But with the election of President Barack Obama, who has made climate change one of his priorities, there was hope that the path could be cleared to a more equitable and effective global-warming deal. The timing is right — Kyoto expires in 2012, which means that a replacement treaty needs to be in place soon.
(Read a Q&A with Yvo de Boer, the "Flying Dutchman" of climate change.)
With little more than three months till the U.N. summit, however, things are in doubt. To be sure, the Obama Administration is pushing for a global-warming deal, and a cap-and-trade bill that was passed by the House and is now up for debate in the Senate would finally commit the U.S. to real carbon reductions. But under the new law — if it passes — U.S. emissions would fall only 13% from 1990 levels by 2020. The European Union, meanwhile, has pledged to make cuts of 20% from 1990 levels by 2020, meaning there is still considerable daylight between what seems politically feasible in the U.S. and E.U. And while governments at last month's G-8 meeting pledged to keep the global-temperature increase from climate change to 3.6°F (2°C) or less, that would require emissions cuts from developed nations of as much as 40% by 2020. No leader in the world seems willing to go that far. "There's no doubt we can and should be doing more," says Meyer.

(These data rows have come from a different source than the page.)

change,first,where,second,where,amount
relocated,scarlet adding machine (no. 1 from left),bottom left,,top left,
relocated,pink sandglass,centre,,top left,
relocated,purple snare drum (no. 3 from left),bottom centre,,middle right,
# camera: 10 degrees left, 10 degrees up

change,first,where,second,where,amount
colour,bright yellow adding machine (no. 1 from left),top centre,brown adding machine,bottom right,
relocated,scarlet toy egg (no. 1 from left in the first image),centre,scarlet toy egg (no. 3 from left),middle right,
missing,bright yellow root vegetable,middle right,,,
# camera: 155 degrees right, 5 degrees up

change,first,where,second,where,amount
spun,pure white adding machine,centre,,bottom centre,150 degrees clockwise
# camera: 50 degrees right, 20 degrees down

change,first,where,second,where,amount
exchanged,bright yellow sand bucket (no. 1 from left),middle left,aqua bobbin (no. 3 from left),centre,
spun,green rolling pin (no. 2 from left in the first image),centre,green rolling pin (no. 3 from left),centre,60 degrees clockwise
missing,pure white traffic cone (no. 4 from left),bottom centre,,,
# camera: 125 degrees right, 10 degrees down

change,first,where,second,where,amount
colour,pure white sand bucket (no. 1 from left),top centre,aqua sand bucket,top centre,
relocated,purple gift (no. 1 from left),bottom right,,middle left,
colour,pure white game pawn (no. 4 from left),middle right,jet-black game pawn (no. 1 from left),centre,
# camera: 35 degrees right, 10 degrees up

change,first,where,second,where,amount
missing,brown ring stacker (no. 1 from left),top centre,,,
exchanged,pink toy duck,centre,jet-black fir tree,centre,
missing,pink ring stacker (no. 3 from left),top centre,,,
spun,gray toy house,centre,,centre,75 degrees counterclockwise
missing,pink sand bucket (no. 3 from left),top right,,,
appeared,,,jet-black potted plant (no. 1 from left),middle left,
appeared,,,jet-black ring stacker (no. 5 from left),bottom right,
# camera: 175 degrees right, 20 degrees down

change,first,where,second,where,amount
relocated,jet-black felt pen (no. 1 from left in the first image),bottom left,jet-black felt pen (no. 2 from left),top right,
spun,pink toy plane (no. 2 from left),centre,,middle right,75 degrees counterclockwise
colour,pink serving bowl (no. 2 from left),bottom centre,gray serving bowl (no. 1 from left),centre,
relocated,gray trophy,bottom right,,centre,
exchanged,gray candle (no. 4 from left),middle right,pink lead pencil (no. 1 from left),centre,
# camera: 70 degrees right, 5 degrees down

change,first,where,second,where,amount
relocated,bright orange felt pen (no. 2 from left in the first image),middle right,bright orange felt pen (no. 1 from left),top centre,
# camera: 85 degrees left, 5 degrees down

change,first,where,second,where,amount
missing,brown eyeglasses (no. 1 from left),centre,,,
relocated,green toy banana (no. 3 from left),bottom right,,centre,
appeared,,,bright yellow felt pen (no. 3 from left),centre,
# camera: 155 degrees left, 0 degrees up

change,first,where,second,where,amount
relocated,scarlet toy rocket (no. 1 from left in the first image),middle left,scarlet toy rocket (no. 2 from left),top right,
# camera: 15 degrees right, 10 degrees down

Deeper divisions exist between the developed and developing world. Under the U.N. Framework Convention on Climate Change (UNFCCC) — the highly acronymized organization that oversees climate diplomacy — rich and poor nations have what is called "common but differentiated responsibilities" on cutting carbon. Decoded, that means rich nations have to take the lead on reducing emissions — as seems fair, since most of the carbon in the atmosphere has been put there over the past 200 years by the developed world — but poor nations need to take some action as well. Fine, but the emergence of China, already the world's biggest carbon emitter, and to a lesser extent India, has complicated that equation. If China doesn't constrain its emissions, there's no hope of controlling global warming. Yet while China is getting richer all the time, it's still a developing country. Both China and India are likely to resist calls to make any sharp reductions to their emissions anytime soon, even as they — and other developing nations — ask for billions in assistance from rich nations to deal with the climate change they're helping to drive. That's a formula for deadlock — which is exactly how the most recent round of negotiations ended, at a meeting in Bonn in mid-August, with a 200-page document that included more than 2,000 points of disagreement. "We are nowhere near any kind of agreement for climate change," says Janos Pasztor, director of U.N. Secretary-General Ban Ki-moon's climate-change support team. "Time is not on our side."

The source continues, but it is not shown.